Jenny Block tries not to take it personally

I am a huge fan of spiritualist and author Miguel Ángel Ruiz Macías’ Four Agreements. In case you’re not familiar with them. Here they are:
1. Be impeccable with your word.
2. Don’t take anything personally.
3. Don’t make assumptions.
4. Always do your best.

They are super simple on the surface. But they are incredibly powerful in practice. If everyone followed them, we would basically live in a near ideal world, perhaps even a perfect one. Unfortunately, there’s no way on earth to get everyone to do that — it’s improbable you could even get each of your friends and family to commit to it. But if at least you and your partner can manage it, it can make a world of difference in your relationship.

I do my best. It’s not as easy as it looks, and I am far from perfect at it. But I try to live by these precepts. One of the hardest ones for me is No. 2: “Don’t take anything personally.” My gut reaction, sadly, is to take everything personally. It drives my 20-year-old daughter crazy. She doesn’t want a second helping of matzo ball soup? She hates my cooking. She doesn’t need my help decorating her new apartment? She hates my aesthetic. I can’t be there when she gets the flu? She hates me. I exaggerate, but you get the idea.

It’s nuts, and it’s an incredibly painful way to walk through life. Personalizing criticism is the first thought that comes to my mind, which is why my second thought is, “Stop thinking the entire world — and specifically your daughter’s world — in any way revolves around you. Because it doesn’t.

She had plenty of soup. It’s her first apartment and she wanted to do it herself. And she didn’t ask you — nor did she want you — to come mother her.

She wants her boyfriend to do that sort of thing now.”

The same thing happens with my wife. She’s frustrated at work and gets upset about something silly like something being misplaced or not done the way she would do it, and I am a mess of self-doubt and self-loathing in an instant. Even as I am spinning, I know how ridiculous I’m being. I know she’s stressed out. I know she’s tired. I know her travel and her work take a constant toll. But instead of shrugging it off, I have to go through mental gymnastics until I am truly able to not take it personally. People have crummy days, and people react in ways they would not otherwise react. That has nothing to do with me and everything to do with them.

We have to stop internalizing the external world. If our spouses want to do volunteer work that takes them away from home, we have to know that it’s because they want to make meaning of their life, not because they don’t want to be around us. If our partners don’t like a song or a meal or an activity or a piece of décor, we have to know it’s because it’s not their taste, not because something is wrong with ours. If the person we love is in a lousy mood and is not their usual sweet self, we have to know it’s because their allergies or their boss or their kid or their mom is driving them nuts. It’s not about us. It’s not about us. It’s not about us!!

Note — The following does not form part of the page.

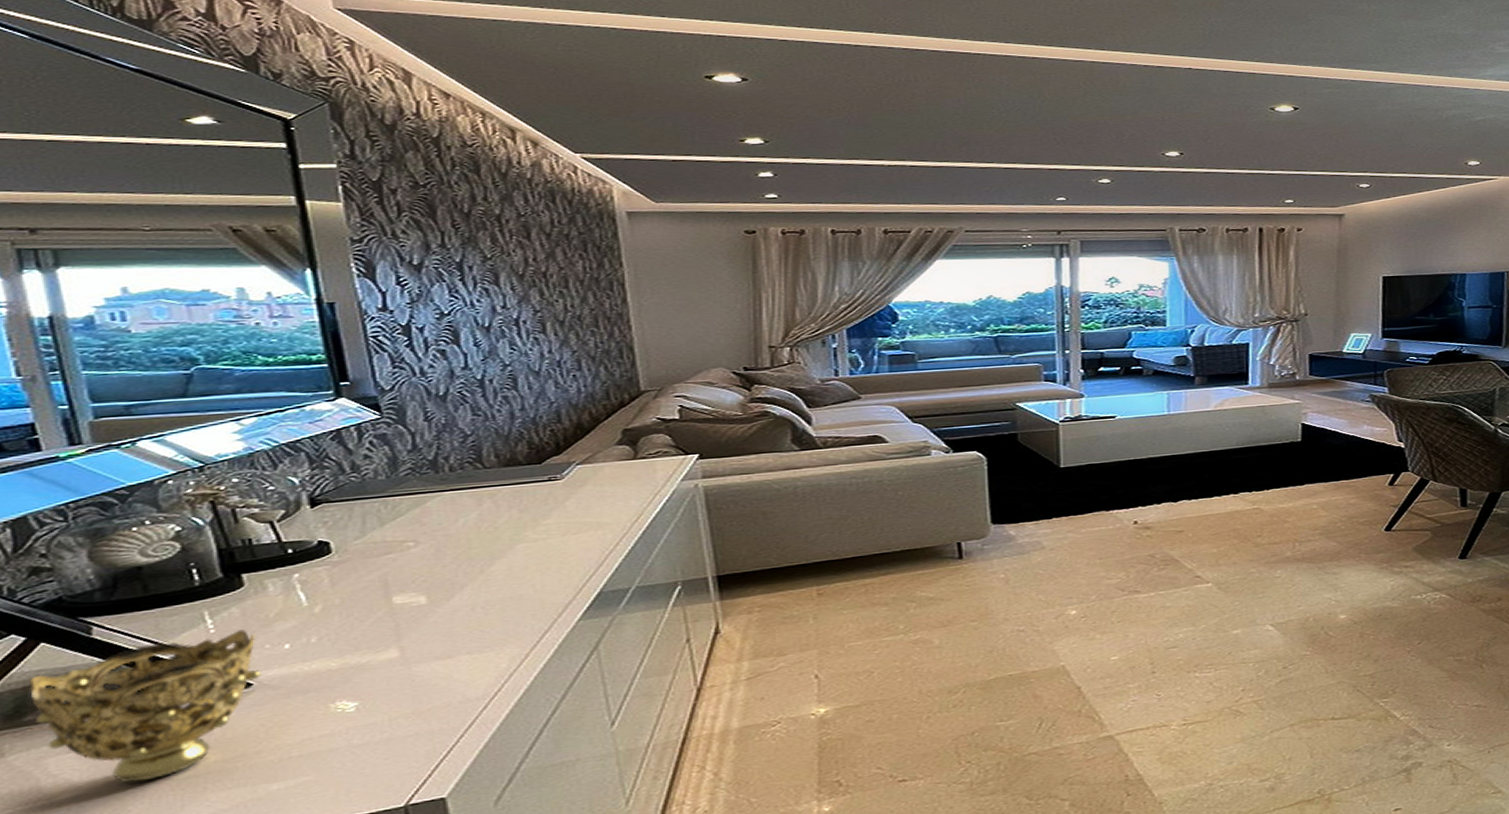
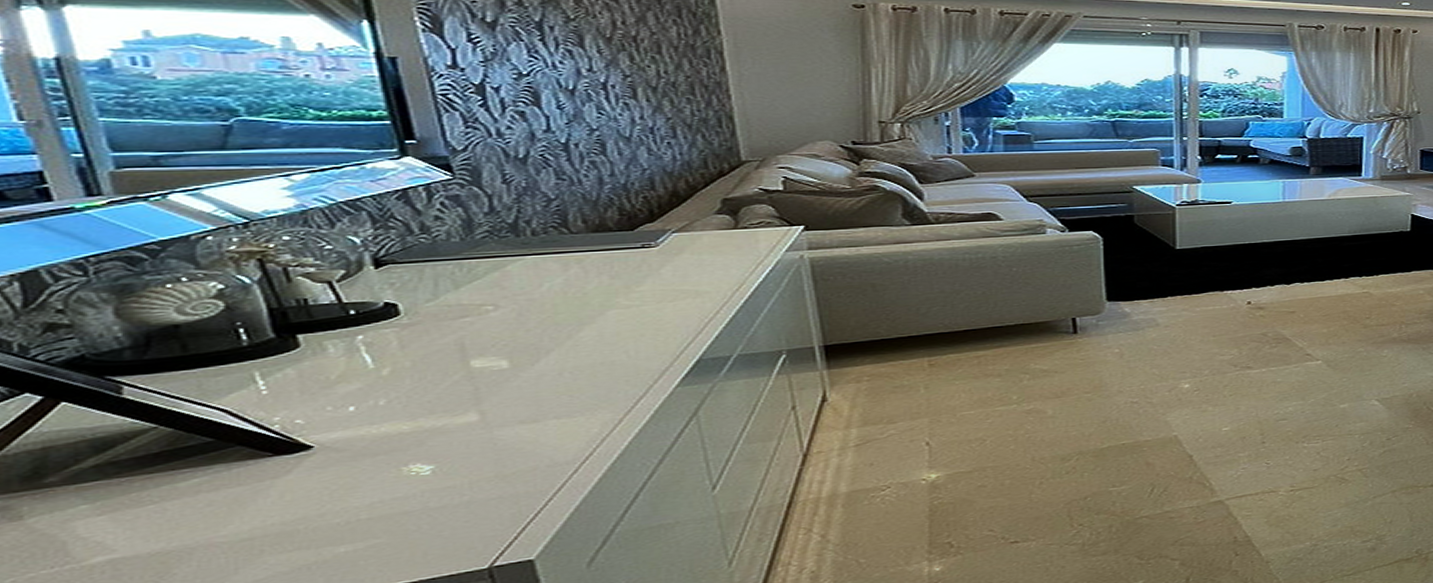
decorative bowl: present [30,629,262,783] -> none [50,391,323,546]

I waste a lot of time taking things personally. I dwell and spin and self-flagellate. I’m not much for New Year’s resolutions, but I am huge on constant self- and couple-improvement. So working towards not taking things personally is my current cause. I’m learning to take a breath before I take a leap into the “What’s wrong with me?” pool of self-doubt, because treading that water is exhausting, if not seemingly never ending. We have to give ourselves a break and give our partners a break, too.

When we release ourselves from the burden of taking all things personally, we allow ourselves permission to deal with our own stuff — our own actual stuff — that we all have, that all needs working on. In a way, taking things personally is like an excuse. I’m so busy feeling terrible about all the things that aren’t my fault that no one is actually upset with me about that I have no time to wrestle with the baggage that it really would serve me to tend to and offload.

Most of us really are doing our best to be our best and, sometimes, it’s simply more than we can muster. But we don’t have to make it even harder on ourselves by taking on other people’s stuff. I have a friend who says I am an empath to my own demise. I can’t say he’s wrong. I take it all on, and I take it all on as my fault in some way, no matter how preposterous. The worst part is that I know better. So, I am going to try to do better — for my health, and for the health of my relationship. And I’m going to do my best to let my dad’s words on this subject rule the day. Whenever I get lost in the black hole of taking all things personally, he always says the same thing: “The world doesn’t revolve around you, kiddo. Never has. Never will.” Indeed.